Material for this task —
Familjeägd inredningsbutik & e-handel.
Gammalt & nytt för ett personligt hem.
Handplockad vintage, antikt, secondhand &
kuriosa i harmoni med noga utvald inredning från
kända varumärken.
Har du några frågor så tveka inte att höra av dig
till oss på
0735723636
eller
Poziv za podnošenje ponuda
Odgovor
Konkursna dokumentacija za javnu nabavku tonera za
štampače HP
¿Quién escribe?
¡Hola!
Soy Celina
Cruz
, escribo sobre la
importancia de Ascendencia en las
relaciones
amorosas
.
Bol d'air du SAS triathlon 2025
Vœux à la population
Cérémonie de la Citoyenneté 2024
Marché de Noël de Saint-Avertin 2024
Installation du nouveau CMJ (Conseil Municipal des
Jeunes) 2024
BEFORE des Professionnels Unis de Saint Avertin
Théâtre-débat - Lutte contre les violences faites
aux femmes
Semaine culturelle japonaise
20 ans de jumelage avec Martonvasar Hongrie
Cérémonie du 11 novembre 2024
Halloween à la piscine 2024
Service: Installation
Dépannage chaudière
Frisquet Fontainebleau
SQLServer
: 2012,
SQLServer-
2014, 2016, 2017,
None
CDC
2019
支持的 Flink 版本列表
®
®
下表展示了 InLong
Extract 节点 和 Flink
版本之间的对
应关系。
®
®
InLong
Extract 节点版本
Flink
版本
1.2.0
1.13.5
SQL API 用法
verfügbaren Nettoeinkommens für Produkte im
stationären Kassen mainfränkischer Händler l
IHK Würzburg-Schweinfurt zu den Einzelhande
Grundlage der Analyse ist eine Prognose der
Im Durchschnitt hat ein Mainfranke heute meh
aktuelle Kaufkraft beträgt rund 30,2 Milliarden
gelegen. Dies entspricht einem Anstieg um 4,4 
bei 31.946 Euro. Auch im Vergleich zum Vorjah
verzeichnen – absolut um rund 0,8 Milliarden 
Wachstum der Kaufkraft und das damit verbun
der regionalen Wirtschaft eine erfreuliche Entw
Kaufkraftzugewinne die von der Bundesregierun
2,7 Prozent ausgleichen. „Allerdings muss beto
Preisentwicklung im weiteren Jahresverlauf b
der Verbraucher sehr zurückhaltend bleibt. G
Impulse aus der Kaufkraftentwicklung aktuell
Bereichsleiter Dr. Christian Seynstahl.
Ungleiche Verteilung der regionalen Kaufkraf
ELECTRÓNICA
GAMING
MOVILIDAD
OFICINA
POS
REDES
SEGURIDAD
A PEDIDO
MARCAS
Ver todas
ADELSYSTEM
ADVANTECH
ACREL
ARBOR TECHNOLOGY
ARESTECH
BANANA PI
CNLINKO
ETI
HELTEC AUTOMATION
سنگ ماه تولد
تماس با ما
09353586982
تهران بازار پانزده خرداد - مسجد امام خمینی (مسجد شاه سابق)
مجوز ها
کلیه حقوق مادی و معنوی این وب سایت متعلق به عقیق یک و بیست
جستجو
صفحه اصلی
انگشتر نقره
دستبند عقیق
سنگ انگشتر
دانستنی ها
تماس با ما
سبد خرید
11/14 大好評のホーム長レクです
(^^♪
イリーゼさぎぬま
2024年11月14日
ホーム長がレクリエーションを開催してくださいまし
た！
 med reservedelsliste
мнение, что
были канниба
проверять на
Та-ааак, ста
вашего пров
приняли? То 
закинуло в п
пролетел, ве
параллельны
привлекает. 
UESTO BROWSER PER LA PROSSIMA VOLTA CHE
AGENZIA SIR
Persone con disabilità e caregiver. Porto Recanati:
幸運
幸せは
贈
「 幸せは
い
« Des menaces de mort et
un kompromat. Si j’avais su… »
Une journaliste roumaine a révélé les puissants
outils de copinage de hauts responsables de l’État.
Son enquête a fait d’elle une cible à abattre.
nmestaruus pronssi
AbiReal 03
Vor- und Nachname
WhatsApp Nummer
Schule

Activity — Take the line holding "мнение, что" and the lines after it through the end of the entries. Retype them exactly and add nothing.

Expected answer —
мнение, что
были канниба
проверять на
Та-ааак, ста
вашего пров
приняли? То 
закинуло в п
пролетел, ве
параллельны
привлекает. 
UESTO BROWSER PER LA PROSSIMA VOLTA CHE
AGENZIA SIR
Persone con disabilità e caregiver. Porto Recanati:
幸運
幸せは
贈
「 幸せは
い
« Des menaces de mort et
un kompromat. Si j’avais su… »
Une journaliste roumaine a révélé les puissants
outils de copinage de hauts responsables de l’État.
Son enquête a fait d’elle une cible à abattre.
nmestaruus pronssi
AbiReal 03
Vor- und Nachname
WhatsApp Nummer
Schule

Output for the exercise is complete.